Saved data entries:
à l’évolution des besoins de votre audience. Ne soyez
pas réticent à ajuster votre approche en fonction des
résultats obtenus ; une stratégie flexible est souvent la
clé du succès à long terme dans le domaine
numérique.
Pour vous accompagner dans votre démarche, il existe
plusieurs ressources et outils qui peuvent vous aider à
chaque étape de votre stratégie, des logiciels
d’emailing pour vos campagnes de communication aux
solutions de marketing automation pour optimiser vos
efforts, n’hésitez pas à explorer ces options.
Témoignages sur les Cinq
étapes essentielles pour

JOB:
Reproduce the full set of entries above exactly, without dropping a line.

ANSWER TO THIS EXERCISE:
à l’évolution des besoins de votre audience. Ne soyez
pas réticent à ajuster votre approche en fonction des
résultats obtenus ; une stratégie flexible est souvent la
clé du succès à long terme dans le domaine
numérique.
Pour vous accompagner dans votre démarche, il existe
plusieurs ressources et outils qui peuvent vous aider à
chaque étape de votre stratégie, des logiciels
d’emailing pour vos campagnes de communication aux
solutions de marketing automation pour optimiser vos
efforts, n’hésitez pas à explorer ces options.
Témoignages sur les Cinq
étapes essentielles pour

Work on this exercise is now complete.